Acetylation and deacetylation of histones alter higher order chromatin structure by influencing histone interaction with DNA (11 , 12) . Transcription factors may also be acetylated (13) , and the acetylated status of these proteins may influence their interaction with DNA, as well as their ability to interact with other transcriptional coregulatory proteins. For example, acetylation of p53 enhances its sequence-specific DNA binding activity (14 , 15) . Deacetylated histones are associated with cell growth, whereas hyperacetylated histones (16 , 17) are associated with cell growth arrest, differentiation, and/or apoptosis. Finally, tubulin can be acetylated, and this may affect the dynamic equilibrium between soluble and polymerized tubulin and the structure of microtubules (18) .

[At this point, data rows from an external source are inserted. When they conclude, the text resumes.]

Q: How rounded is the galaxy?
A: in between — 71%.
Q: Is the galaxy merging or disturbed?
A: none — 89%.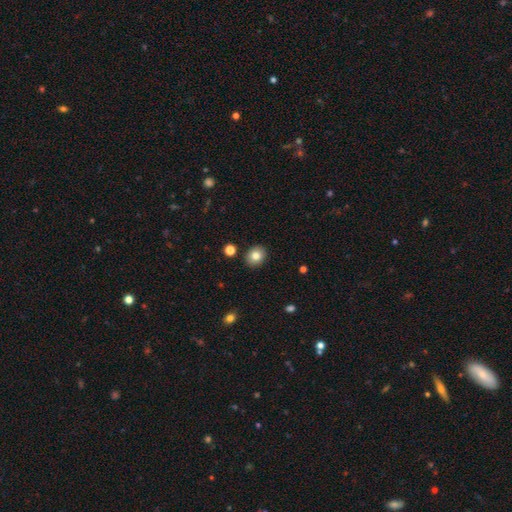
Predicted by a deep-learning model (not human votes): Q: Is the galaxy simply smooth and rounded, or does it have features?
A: smooth — 81%.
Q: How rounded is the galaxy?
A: round — 61%.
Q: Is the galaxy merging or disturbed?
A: none — 90%.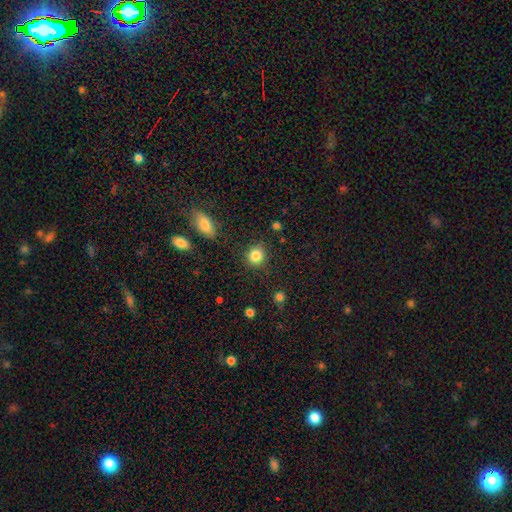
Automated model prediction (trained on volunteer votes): smooth_or_featured: smooth (p=0.85) [alt: star or artifact p=0.10]
how_rounded: round (p=0.86) [alt: in between p=0.12]
merging: none (p=0.88) [alt: minor disturbance p=0.08]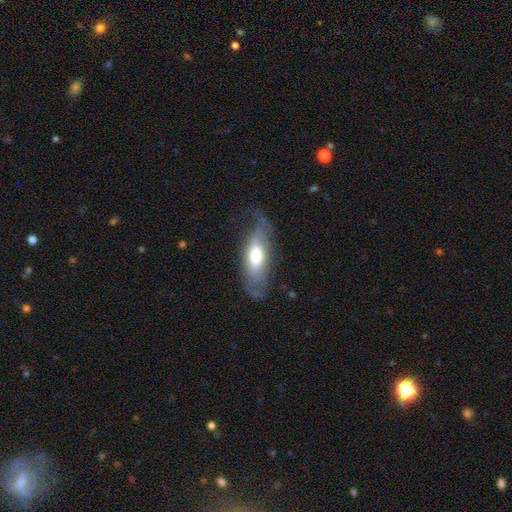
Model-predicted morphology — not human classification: Smooth or featured: smooth — 52% (featured or disk — 42%)
How rounded: in between — 71% (cigar-shaped — 26%)
Merging: none — 54% (minor disturbance — 27%)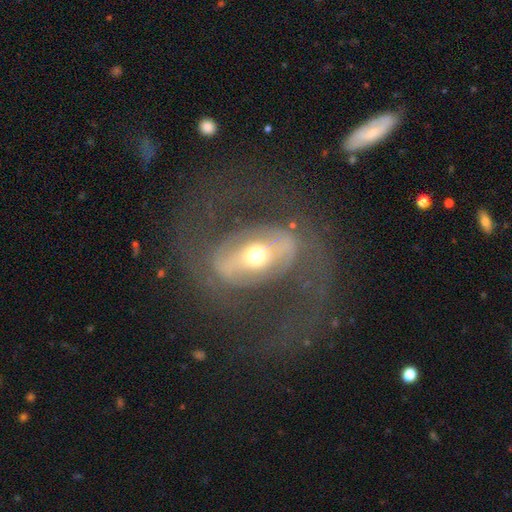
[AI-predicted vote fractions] Smooth or featured? featured or disk (73%)
Edge-on disk? no (93%)
Bar? strong (37%)
Spiral arms? yes (61%)
Bulge size? moderate (70%)
Merging? none (57%)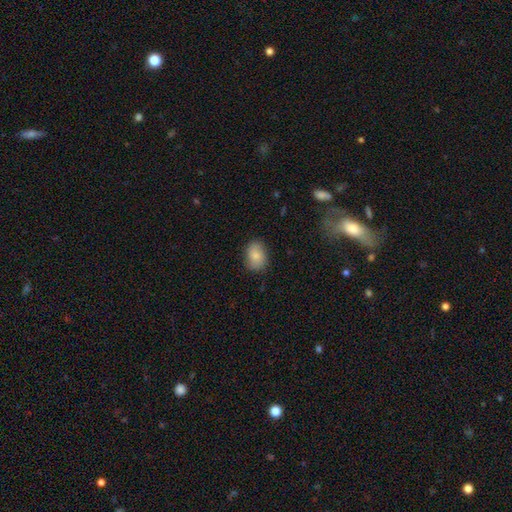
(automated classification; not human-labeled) Smooth or featured: smooth — 83% (featured or disk — 10%)
How rounded: in between — 75% (round — 24%)
Merging: none — 81% (minor disturbance — 14%)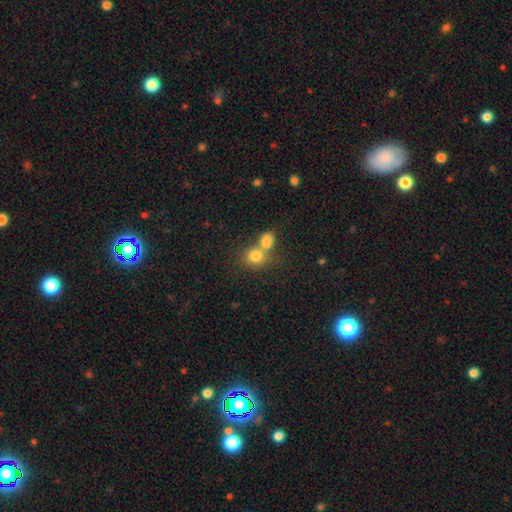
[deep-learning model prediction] A smooth galaxy with no disk features (79%) that is round (72%). Merging: merger (56%).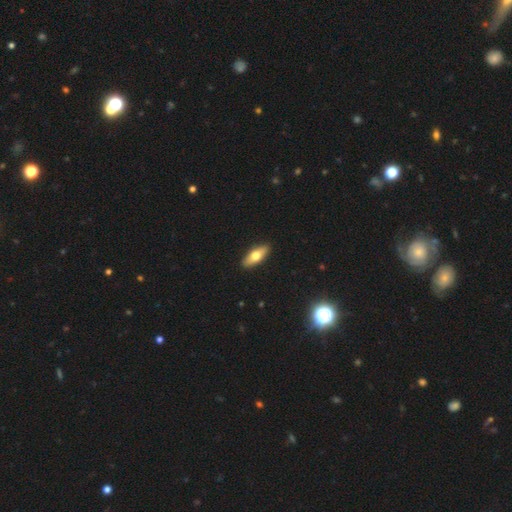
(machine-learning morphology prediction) This appears to be a smooth galaxy with no disk features (62%) that is in between round and cigar-shaped (68%). Merging: none (91%).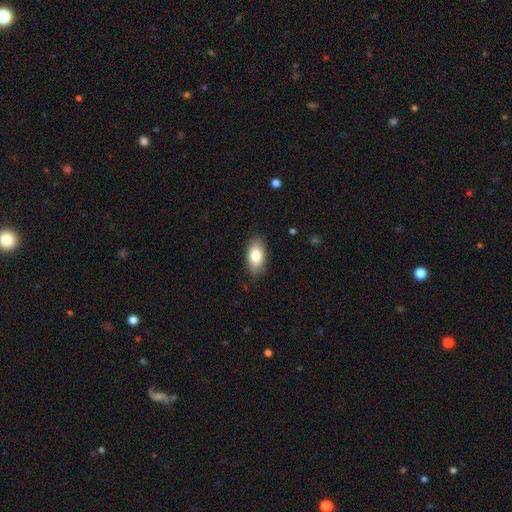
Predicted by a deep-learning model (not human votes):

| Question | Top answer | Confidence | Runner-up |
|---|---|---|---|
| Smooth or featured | smooth | 82% | featured or disk (12%) |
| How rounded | in between | 92% | cigar-shaped (4%) |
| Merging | none | 85% | minor disturbance (12%) |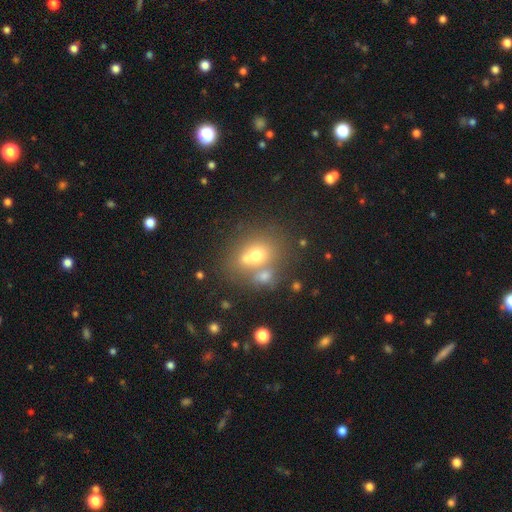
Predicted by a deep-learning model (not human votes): This appears to be a smooth galaxy with no disk features (62%) that is round (56%). Merging: merger (46%).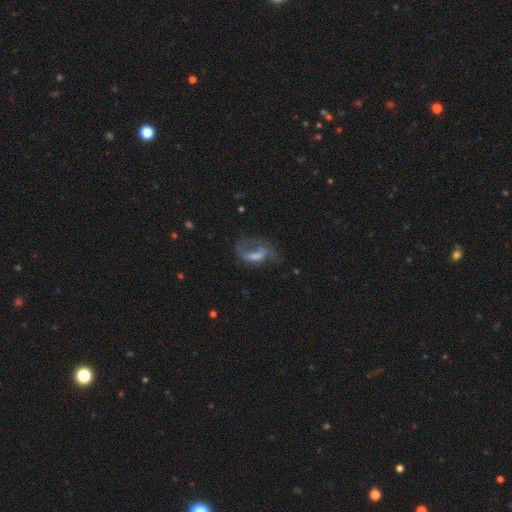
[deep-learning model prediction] Smooth or featured: featured or disk — 55% (smooth — 31%)
Edge-on disk: no — 92% (yes — 8%)
Bar: no — 44% (weak — 37%)
Spiral arms: yes — 53% (no — 47%)
Bulge size: none — 31% (moderate — 30%)
Merging: major disturbance — 42% (none — 34%)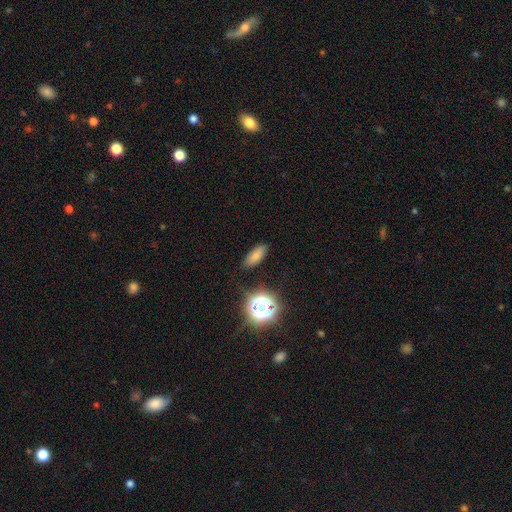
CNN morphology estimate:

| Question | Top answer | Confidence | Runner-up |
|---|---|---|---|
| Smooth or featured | smooth | 73% | star or artifact (17%) |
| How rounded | in between | 76% | cigar-shaped (18%) |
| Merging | none | 83% | minor disturbance (12%) |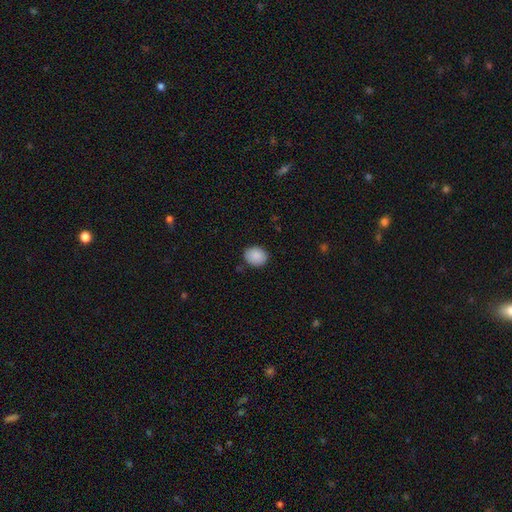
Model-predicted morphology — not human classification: Smooth or featured?
  - smooth: 89% *
  - star or artifact: 7%
  - featured or disk: 3%
How rounded?
  - round: 58% *
  - in between: 41%
  - cigar-shaped: 1%
Merging?
  - none: 86% *
  - minor disturbance: 10%
  - major disturbance: 2%
  - merger: 2%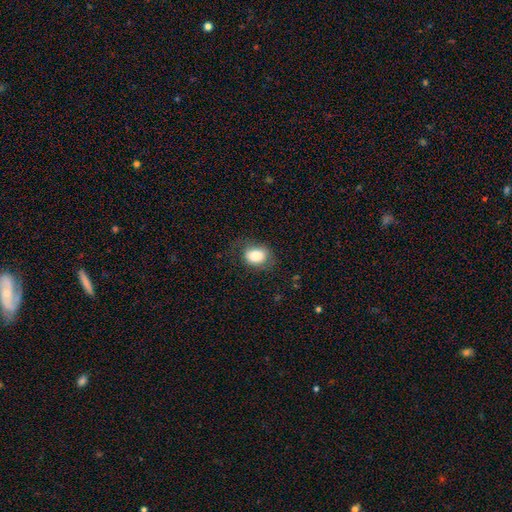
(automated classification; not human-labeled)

HDAC inhibitors differ with regards to their antitumor activity, toxicity, and stability (17 , 19) . High concentrations of NaBu are required to induce tumor cell apoptosis or differentiation (20) . Additionally, NaBu has a short half-life that limits its effectiveness as a therapeutic agent. Hybrid polar compounds such as M-carboxycinnamic acid bishydroxamide have been shown to induce apoptosis in NB cells in vitro, although the mechanism has not been fully elucidated (21) . Saito et al. (22) recently evaluated the efficacy of MS-275, a synthetic benzene derivative that inhibits HDAC. In a number of adult tumor cell lines, MS-275 inhibited tumor cell growth with an IC₅₀ in the submicromolar range. The inhibition of cell growth was accompanied by a cell cycle arrest and an induction of the cell cycle inhibitor p21. MS-275 administered p.o. inhibited the growth of established adult tumor lines s.c. implanted in nude mice with minimal toxicities.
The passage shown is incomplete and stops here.